TASK STATEMENT ::
Summarize the excerpt below on robot hand positioning in two sentences.

EXCERPT PROVIDED ::

┌──

In step S12C, the target position setting unit 231B calculates the position (coordinates) (Hz2, Vt2) (see FIG. 7) of the detection target DT on the image IM.
In step S12D, the target position setting unit 231B sets the position (Hz2, Vt2) as the target position of the detection target DT on the image IM captured by the visual sensor 14 at the end of the X-directional movement of the movable part 11B (hand) of the robot 1 when visual feedback is executed by the robot control unit 232.
In step S12E, the memory unit 22 stores a second correspondence relationship between the end position X2 of the movement of the movable part 11B of the robot 1 in the X-direction and the target position (Hz2, Vt2) on the image IM where the detection target DT should be located when the movable part 11B of the robot 1 is located at the end position X2 (i.e., in the state shown in Figures 6 and 7).
That is, in step S12, the target position (Hz2, Vt2) of the detection target DT on the image IM when the movable part 11B (hand) of the robot 1 is located at the movement end position X2 is taught.

Next, in step S13, the robot control unit 232 executes control (visual feedback) of the position of the movable part 11B (hand) of the robot 1.
In detail, for example, an operator sets the position of the movable part 11B (hand) of the robot 1 in the X direction to a movement start position X1, and the control unit 232B starts control (visual feedback) of the Y direction position of the movable part 11B (hand) of the robot 1. During the control (visual feedback) of the Y direction position of the movable part 11B (hand) of the robot 1, the robot control unit 232 executes control (different from visual feedback) to change the position of the movable part 11B (hand) of the robot 1 in the X direction from the movement start position X1 to the movement end position X2.

In step S13A, the position calculation unit 232A calculates the X-, Y-, and Z-directional positions (X, Y, Z) of the movable part 11B (hand) of the robot 1 connected to the visual sensor 14 via the connecting member 15, based on the positions of the rotation axes of each of the multiple actuators 13 (servo motors) detected by each of the multiple actuator sensors 13A (encoders).
In step S13B, the image acquisition unit 231A acquires data of an image IM including the detection target DT on the workpiece W1 captured by the visual sensor 14.

└──

[Extracted data entries]
┌──

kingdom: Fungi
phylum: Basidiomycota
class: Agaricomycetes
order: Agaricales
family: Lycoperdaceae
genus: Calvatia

└──

THE RESPONSE ::
In step S12, the target position (Hz2, Vt2) of the detection target DT on the image IM is calculated and set for when the hand reaches the X-direction movement end position X2, and the memory unit 22 stores the correspondence between X2 and that target position. In step S13, visual feedback controls the hand's Y-direction position while the hand is moved in the X direction from X1 to X2, with the hand's position calculated from the actuator sensors and an image of the detection target acquired from the visual sensor 14.